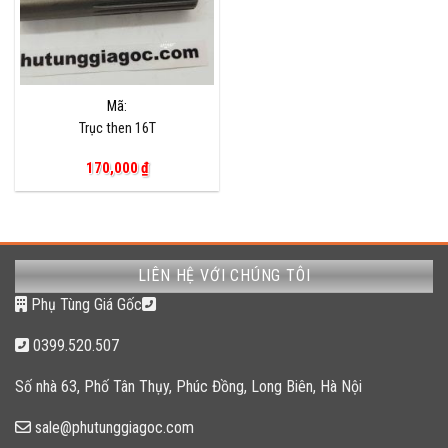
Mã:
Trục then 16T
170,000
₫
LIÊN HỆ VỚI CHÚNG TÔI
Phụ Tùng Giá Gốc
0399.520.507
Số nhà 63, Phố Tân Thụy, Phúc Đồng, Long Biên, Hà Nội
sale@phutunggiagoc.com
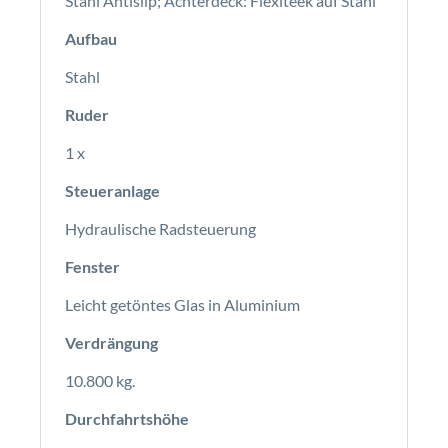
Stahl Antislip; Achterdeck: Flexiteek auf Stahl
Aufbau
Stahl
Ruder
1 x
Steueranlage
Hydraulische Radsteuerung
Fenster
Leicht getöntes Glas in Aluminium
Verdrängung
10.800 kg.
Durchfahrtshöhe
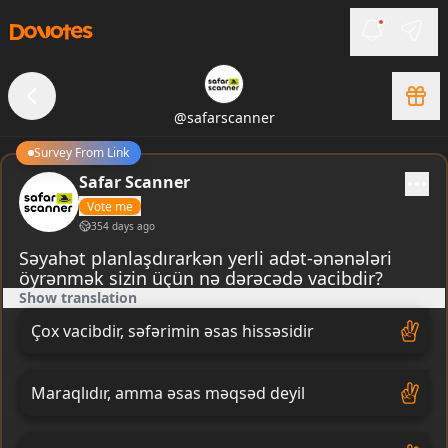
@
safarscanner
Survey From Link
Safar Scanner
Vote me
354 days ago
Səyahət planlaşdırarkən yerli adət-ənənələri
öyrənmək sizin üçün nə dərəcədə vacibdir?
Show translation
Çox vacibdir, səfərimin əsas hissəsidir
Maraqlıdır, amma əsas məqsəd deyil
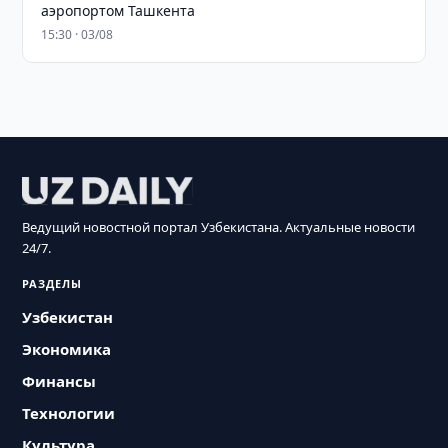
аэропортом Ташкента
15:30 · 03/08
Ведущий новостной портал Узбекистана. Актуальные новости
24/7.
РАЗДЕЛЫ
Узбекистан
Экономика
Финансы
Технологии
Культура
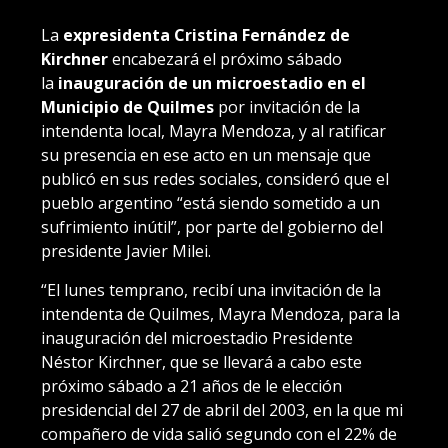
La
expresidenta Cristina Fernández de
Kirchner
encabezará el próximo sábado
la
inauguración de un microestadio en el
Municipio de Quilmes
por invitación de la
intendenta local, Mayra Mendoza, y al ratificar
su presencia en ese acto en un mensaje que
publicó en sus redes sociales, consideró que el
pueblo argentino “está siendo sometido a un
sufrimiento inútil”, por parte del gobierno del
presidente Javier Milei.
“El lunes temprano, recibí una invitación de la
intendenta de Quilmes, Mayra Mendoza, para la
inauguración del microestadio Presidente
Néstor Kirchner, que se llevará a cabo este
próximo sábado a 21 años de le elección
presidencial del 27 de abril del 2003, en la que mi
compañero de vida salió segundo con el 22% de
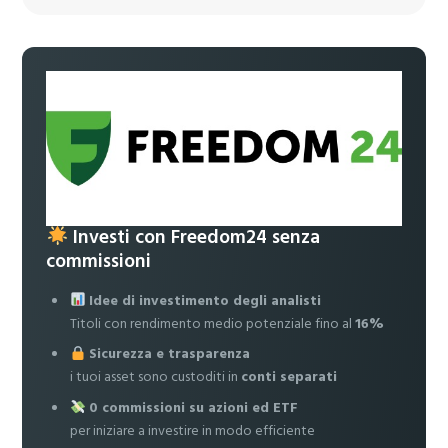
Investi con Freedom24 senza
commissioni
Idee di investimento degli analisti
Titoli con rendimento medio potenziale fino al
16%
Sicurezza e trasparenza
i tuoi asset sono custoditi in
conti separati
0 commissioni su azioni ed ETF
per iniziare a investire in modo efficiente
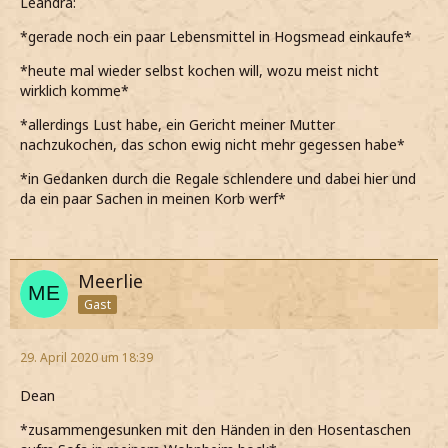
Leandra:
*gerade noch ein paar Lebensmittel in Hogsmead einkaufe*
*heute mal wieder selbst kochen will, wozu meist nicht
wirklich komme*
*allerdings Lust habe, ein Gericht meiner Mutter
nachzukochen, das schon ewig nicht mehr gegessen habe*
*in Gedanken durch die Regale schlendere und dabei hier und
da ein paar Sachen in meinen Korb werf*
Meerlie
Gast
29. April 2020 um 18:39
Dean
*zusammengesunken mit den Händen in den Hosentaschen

=-=-=-=-=

PROBLEM REQUIREMENTS – Check every line above for the string "nicht" and copy those that have it.

ANSWER FOR THE TASK –
*heute mal wieder selbst kochen will, wozu meist nicht
nachzukochen, das schon ewig nicht mehr gegessen habe*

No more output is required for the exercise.